Limitations and Future Work

  1. Data Source Differences: Some coefficient changes may reflect methodological differences between WHO HALE and IHME HALE rather than temporal evolution. Similarly, OWID LE combines multiple sources (HMD + UN WPP) vs WHO’s direct estimates. Future work could decompose these methodological effects.

  2. Limited Post-COVID Data: Only 4 years of COVID data (2020-2023) limits assessment of long-term pandemic effects. As more post-2023 data becomes available, tracking whether coefficient shifts persist will be valuable.

  3. Turkey Exclusion: Turkey is excluded from this analysis because it was identified as an outlier with very low likelihood in the Bayesian model. This decision was made based on model diagnostics, not data availability.

  4. OWID vs WHO LE Comparison: OWID LE shows high correlation with WHO LE (r = 0.993) but some country-year combinations differ by up to 3 years. Most differences are within expected bounds for different estimation methodologies.

Recommendations

  1. Continue with IHME HALE: Maintain IHME HALE as the primary target for future analyses to ensure methodological consistency with IHME predictors and maximize temporal coverage.

  2. Continue with OWID LE: Use OWID LE data for extended temporal coverage matching IHME HALE. The high correlation with WHO LE (r = 0.993) confirms data quality while providing the advantage of complete temporal alignment.

  3. Monitor Coefficient Evolution: As more post-2023 data becomes available, track whether the coefficient shifts (especially Neoplasms and Chronic Respiratory) represent lasting changes or transient effects.

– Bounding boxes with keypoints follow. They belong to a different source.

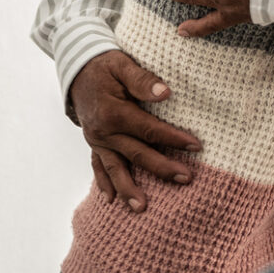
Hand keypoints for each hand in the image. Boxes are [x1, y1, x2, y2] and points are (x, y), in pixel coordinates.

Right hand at [68, 50, 201, 211]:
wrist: (77, 68)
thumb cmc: (105, 65)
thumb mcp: (123, 64)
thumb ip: (143, 80)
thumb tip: (165, 93)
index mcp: (114, 113)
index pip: (149, 130)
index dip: (173, 138)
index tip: (196, 146)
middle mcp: (103, 132)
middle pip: (137, 154)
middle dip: (162, 168)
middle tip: (185, 179)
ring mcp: (96, 140)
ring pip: (115, 168)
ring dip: (128, 188)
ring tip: (141, 208)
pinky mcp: (93, 143)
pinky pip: (98, 166)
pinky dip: (104, 183)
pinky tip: (112, 200)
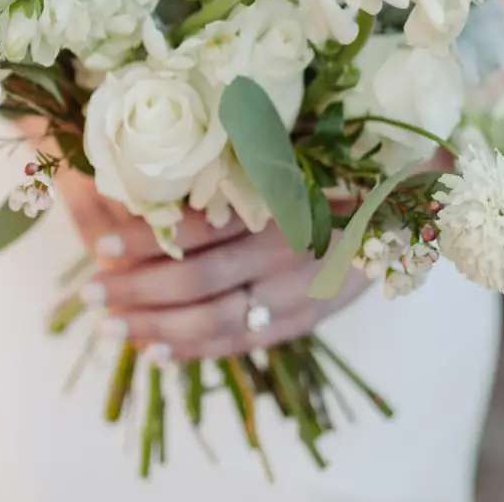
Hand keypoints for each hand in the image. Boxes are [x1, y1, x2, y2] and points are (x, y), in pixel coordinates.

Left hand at [58, 172, 370, 361]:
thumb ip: (240, 161)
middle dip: (138, 289)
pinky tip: (159, 354)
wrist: (412, 203)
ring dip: (159, 327)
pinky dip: (200, 350)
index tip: (100, 243)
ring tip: (113, 329)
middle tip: (91, 294)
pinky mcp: (308, 318)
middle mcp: (286, 249)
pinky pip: (247, 342)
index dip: (146, 238)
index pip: (198, 229)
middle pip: (198, 279)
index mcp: (277, 201)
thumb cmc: (343, 163)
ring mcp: (299, 290)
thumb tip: (166, 168)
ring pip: (218, 318)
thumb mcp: (295, 149)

  4. Update Annually: As IHME updates its GBD database and OWID incorporates new UN WPP data, rerun models to incorporate new data and assess temporal stability.

  5. Investigate Respiratory Disease: The increased importance of chronic respiratory disease gaps warrants further investigation, particularly regarding COVID-19’s long-term respiratory effects through 2023.

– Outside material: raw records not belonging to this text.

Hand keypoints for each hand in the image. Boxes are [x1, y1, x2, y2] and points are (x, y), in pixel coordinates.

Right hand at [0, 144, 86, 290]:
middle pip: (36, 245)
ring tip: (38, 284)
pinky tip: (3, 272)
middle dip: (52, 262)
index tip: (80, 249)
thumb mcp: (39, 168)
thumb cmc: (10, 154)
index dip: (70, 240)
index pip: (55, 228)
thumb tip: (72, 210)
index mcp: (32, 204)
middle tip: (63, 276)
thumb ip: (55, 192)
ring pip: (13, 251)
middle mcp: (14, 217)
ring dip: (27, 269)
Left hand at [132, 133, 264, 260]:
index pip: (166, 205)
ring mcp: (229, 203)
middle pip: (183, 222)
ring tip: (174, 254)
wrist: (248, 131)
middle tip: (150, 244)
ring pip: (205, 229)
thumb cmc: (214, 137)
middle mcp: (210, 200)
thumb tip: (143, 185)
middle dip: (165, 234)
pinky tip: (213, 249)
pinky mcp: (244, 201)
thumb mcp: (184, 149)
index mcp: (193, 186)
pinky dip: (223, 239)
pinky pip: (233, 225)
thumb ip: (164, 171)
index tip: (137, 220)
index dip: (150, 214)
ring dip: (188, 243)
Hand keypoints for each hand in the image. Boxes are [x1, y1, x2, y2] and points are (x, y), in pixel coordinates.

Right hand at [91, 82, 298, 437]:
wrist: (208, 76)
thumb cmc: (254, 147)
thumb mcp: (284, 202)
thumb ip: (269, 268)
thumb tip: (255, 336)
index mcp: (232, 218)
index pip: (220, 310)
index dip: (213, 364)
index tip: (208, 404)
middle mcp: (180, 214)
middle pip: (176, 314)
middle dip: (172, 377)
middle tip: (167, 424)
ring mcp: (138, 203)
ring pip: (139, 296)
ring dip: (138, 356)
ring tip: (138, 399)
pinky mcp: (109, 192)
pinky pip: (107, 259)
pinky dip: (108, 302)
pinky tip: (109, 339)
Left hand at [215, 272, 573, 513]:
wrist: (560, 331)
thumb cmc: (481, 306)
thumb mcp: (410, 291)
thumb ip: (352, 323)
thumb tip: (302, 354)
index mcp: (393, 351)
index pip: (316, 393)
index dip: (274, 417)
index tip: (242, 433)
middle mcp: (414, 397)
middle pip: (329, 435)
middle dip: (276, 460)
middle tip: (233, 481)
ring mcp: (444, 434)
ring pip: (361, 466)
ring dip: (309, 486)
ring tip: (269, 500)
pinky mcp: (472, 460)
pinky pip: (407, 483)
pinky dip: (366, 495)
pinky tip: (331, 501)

  6. COVID-19 Effect Monitoring: The larger COVID effect in LE (β = 0.108) vs HALE (β = 0.060) suggests pandemic impacts on lifespan exceeded impacts on healthy lifespan. Monitor whether this pattern persists or changes in future years.

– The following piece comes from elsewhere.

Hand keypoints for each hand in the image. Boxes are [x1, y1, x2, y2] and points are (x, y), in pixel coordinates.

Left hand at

  7. Age-Dependent Effects: Counterfactual analysis reveals that causes affecting younger individuals (drug disorders, homicide) have larger effects on LE than HALE, while competing-risk causes in older age (diabetes, cardiovascular) have larger effects on HALE than LE. This pattern provides insights into how different causes affect lifespan vs healthy lifespan across the life course.